In Germany, Streuobst is an example of successful cooperation between nature protection and agriculture. Pursuing a "protection through utilization" approach, numerous environmental NGOs have allied themselves with farmers and developed alternative marketing systems for Streuobst products. There are about 90 initiatives that organize production and marketing, mainly of must and cider (Lobitz, 1997). Streuobst products are sold at a higher price than products from intensive agriculture. They are labelled as particularly environmentally friendly and healthy, and increasing numbers of consumers are ready to spend extra money for this kind of food. The higher prices are an incentive for farmers not only to harvest the fruit, but also to maintain the Streuobst trees and with them the entire system.
Qiu and Prato (1998) have estimated the potential financial benefits of riparian buffers in terms of cost savings relative to achieving water quality objectives by other measures. Many vital environmental and socio-cultural benefits, however, cannot be monetized, and these would have to be taken into account in order to judge what Barbier (1990) calls the "social efficiency" of the system.

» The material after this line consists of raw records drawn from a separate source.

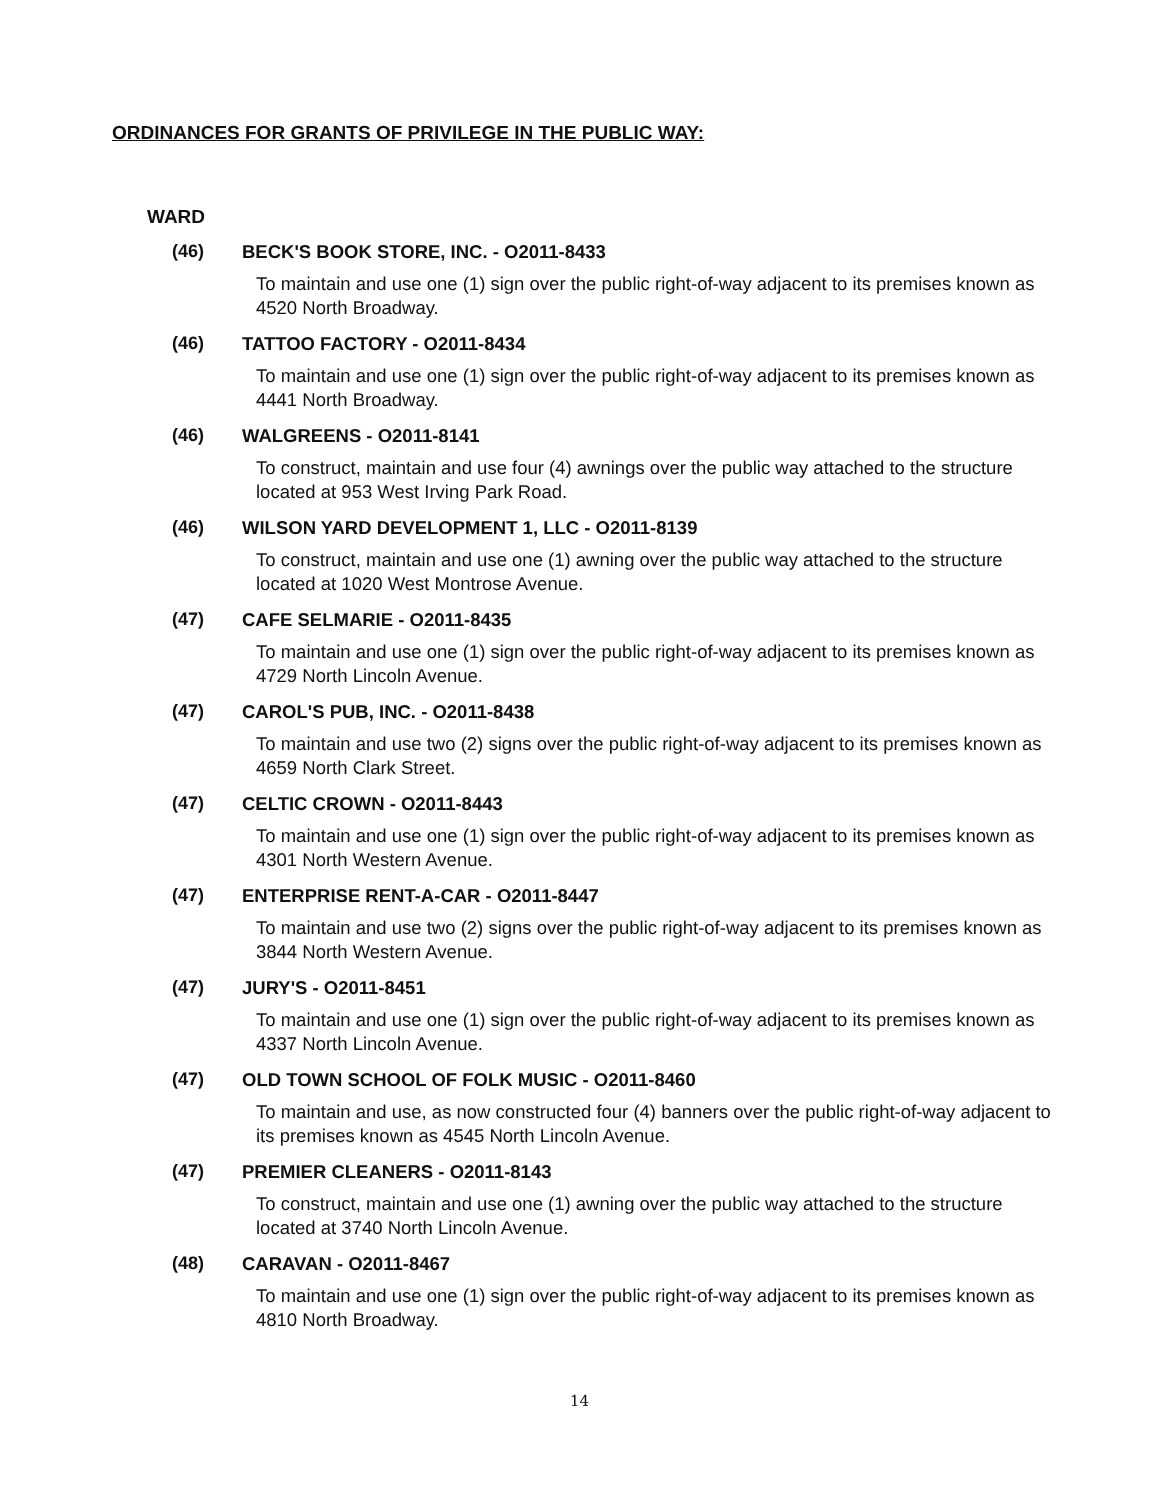ORDINANCES FOR GRANTS OF PRIVILEGE IN THE PUBLIC WAY:
WARD
(46) BECK'S BOOK STORE, INC. - O2011-8433
To maintain and use one (1) sign over the public right-of-way adjacent to its premises known as 4520 North Broadway.
(46) TATTOO FACTORY - O2011-8434
To maintain and use one (1) sign over the public right-of-way adjacent to its premises known as 4441 North Broadway.
(46) WALGREENS - O2011-8141
To construct, maintain and use four (4) awnings over the public way attached to the structure located at 953 West Irving Park Road.
(46) WILSON YARD DEVELOPMENT 1, LLC - O2011-8139
To construct, maintain and use one (1) awning over the public way attached to the structure located at 1020 West Montrose Avenue.
(47) CAFE SELMARIE - O2011-8435
To maintain and use one (1) sign over the public right-of-way adjacent to its premises known as 4729 North Lincoln Avenue.
(47) CAROL'S PUB, INC. - O2011-8438
To maintain and use two (2) signs over the public right-of-way adjacent to its premises known as 4659 North Clark Street.
(47) CELTIC CROWN - O2011-8443
To maintain and use one (1) sign over the public right-of-way adjacent to its premises known as 4301 North Western Avenue.
(47) ENTERPRISE RENT-A-CAR - O2011-8447
To maintain and use two (2) signs over the public right-of-way adjacent to its premises known as 3844 North Western Avenue.
(47) JURY'S - O2011-8451
To maintain and use one (1) sign over the public right-of-way adjacent to its premises known as 4337 North Lincoln Avenue.
(47) OLD TOWN SCHOOL OF FOLK MUSIC - O2011-8460
To maintain and use, as now constructed four (4) banners over the public right-of-way adjacent to its premises known as 4545 North Lincoln Avenue.
(47) PREMIER CLEANERS - O2011-8143
To construct, maintain and use one (1) awning over the public way attached to the structure located at 3740 North Lincoln Avenue.
(48) CARAVAN - O2011-8467
To maintain and use one (1) sign over the public right-of-way adjacent to its premises known as 4810 North Broadway.
14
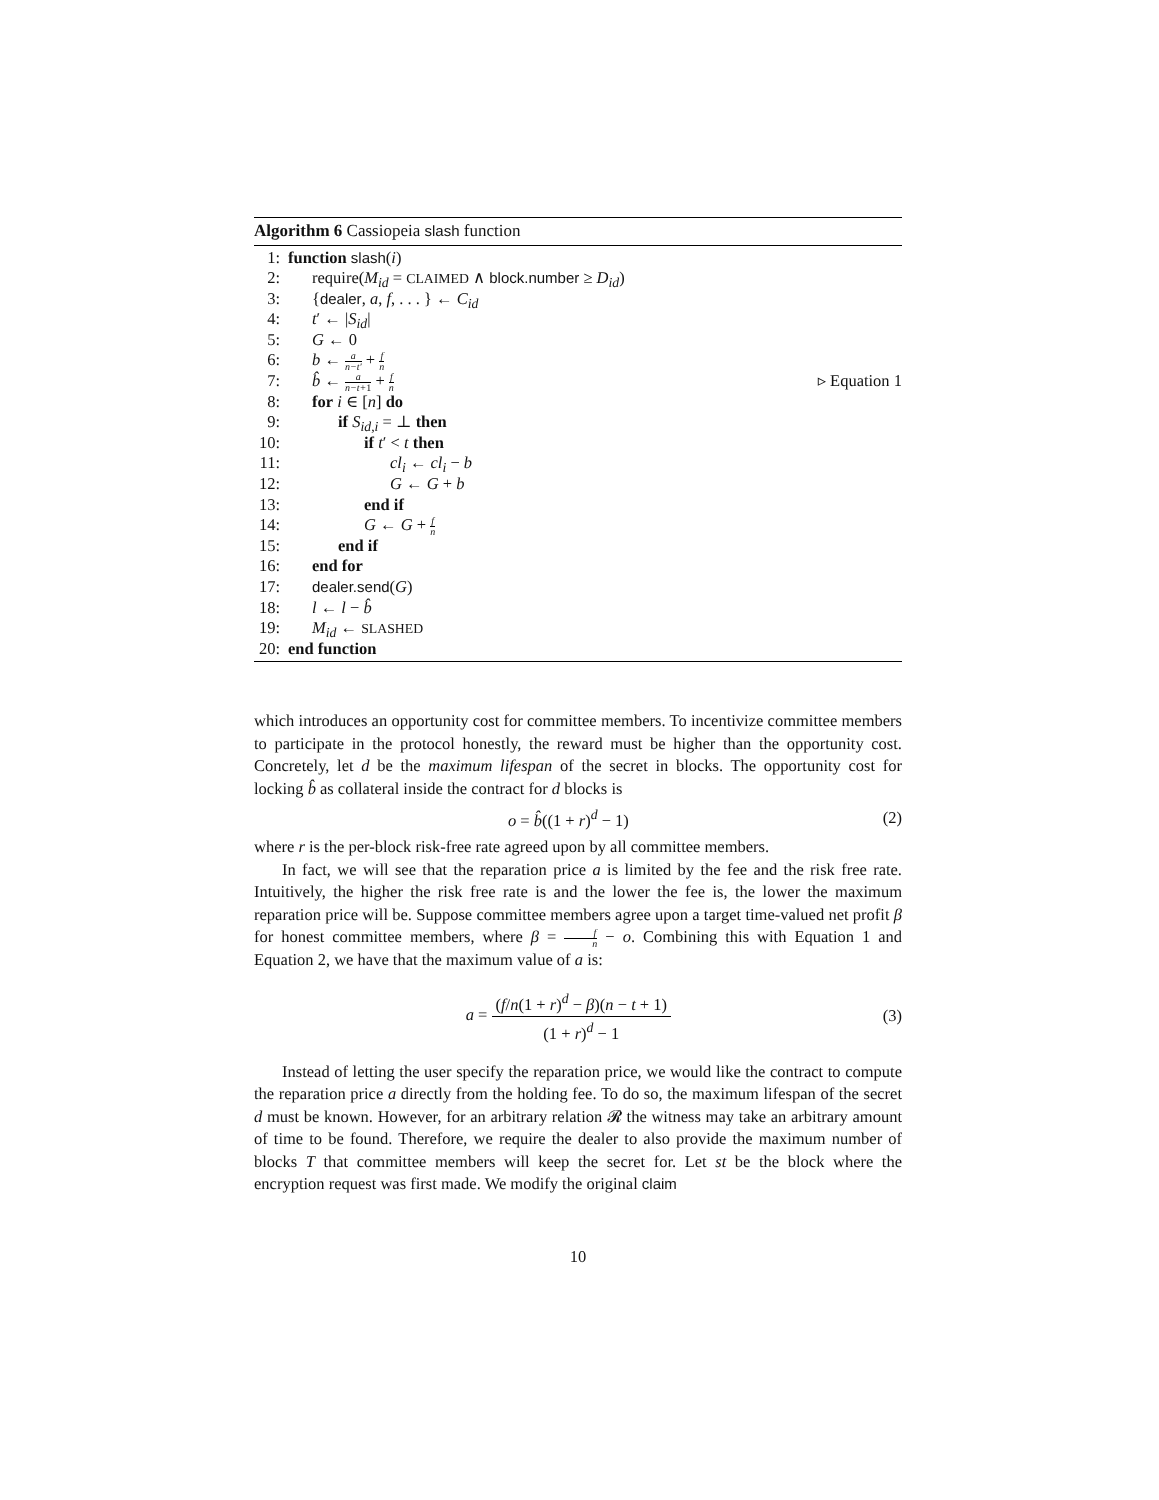Algorithm 6 Cassiopeia slash function
1: function slash(i)
2: require(M<sub>id</sub> = CLAIMED ∧ block.number ≥ D<sub>id</sub>)
3: {dealer, a, f, . . . } ← C<sub>id</sub>
4: t′ ← |S<sub>id</sub>|
5: G ← 0
6: b ← a n−t′ + f n
7: b̂ ← a n−t+1 + f n ▹ Equation 1
8: for i ∈ [n] do
9: if S<sub>id,i</sub> = ⊥ then
10: if t′ < t then
11: cl<sub>i</sub> ← cl<sub>i</sub> − b
12: G ← G + b
13: end if
14: G ← G + f n
15: end if
16: end for
17: dealer.send(G)
18: l ← l − b̂
19: M<sub>id</sub> ← SLASHED
20: end function
which introduces an opportunity cost for committee members. To incentivize committee members to participate in the protocol honestly, the reward must be higher than the opportunity cost. Concretely, let d be the maximum lifespan of the secret in blocks. The opportunity cost for locking b̂ as collateral inside the contract for d blocks is
o = b̂((1 + r)<sup>d</sup> − 1) (2)
where r is the per-block risk-free rate agreed upon by all committee members.
In fact, we will see that the reparation price a is limited by the fee and the risk free rate. Intuitively, the higher the risk free rate is and the lower the fee is, the lower the maximum reparation price will be. Suppose committee members agree upon a target time-valued net profit β for honest committee members, where β = f n − o. Combining this with Equation 1 and Equation 2, we have that the maximum value of a is:
a =
(f/n(1 + r)<sup>d</sup> − β)(n − t + 1)
(1 + r)<sup>d</sup> − 1
(3)
Instead of letting the user specify the reparation price, we would like the contract to compute the reparation price a directly from the holding fee. To do so, the maximum lifespan of the secret d must be known. However, for an arbitrary relation 𝓡 the witness may take an arbitrary amount of time to be found. Therefore, we require the dealer to also provide the maximum number of blocks T that committee members will keep the secret for. Let st be the block where the encryption request was first made. We modify the original claim
10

Recognition of the importance of the services provided by trees has led, since the 1970s, to endeavours to stop the removal of Streuobst and hedgerows from agricultural landscapes, to conservation of the remaining sites and even to replanting. This movement was initiated by proponents of nature protection and has induced policy changes. In Germany, for example, the policy of the 1960s which subsidized the removal of Streuobst has been reversed. Today, Streuobst is protected in five of the 16 federal Länder, and most of them have implemented specific programmes to support the management of Streuobst systems. Similar programmes exist for hedgerows and riparian buffers (e.g. Schulze and Gerstberger, 1994). In France, up to 1 500 km of hedgerows are planted every year (Schmutz, 1994). In most European countries, the establishment of hedgerows and forested riparian buffers is subsidized by agro-environmental programmes which are based on EU regulation EEC 2078/92, on agricultural production methods compatible with the requirements for protection of the environment and maintenance of the countryside. The implementation and effect of those programmes varies strongly between member countries, however.
A general, underlying problem rests in the fact that the presence of trees on farmland may change the legal status of the land, bringing it into the domain of forestry and nature protection laws. These laws often restrict the farmers' options. Knowing that Streuobst or hedgerows cannot be removed once they are established, farmers may be reluctant to install them or may even remove some of them before laws that protect them come into force.
The future of European agricultural landscapes is closely linked to the fate of its trees. Only a "landscape approach" can lead to coherence between agricultural, forest and environmental policies (European Union DG VI, 1998). Streuobst, hedgerows and riparian buffers can contribute to mitigating the pollution of ground and surface water and the reduction of biological diversity. They are valuable tools for maintaining ecological balance. In addition to the traditional systems discussed here, the development of novel agroforestry systems combining hardwood trees for timber production with arable crops or grassland (Dupraz and Newman, 1997) will provide new approaches for the integration of trees in farming systems in temperate, industrialized countries.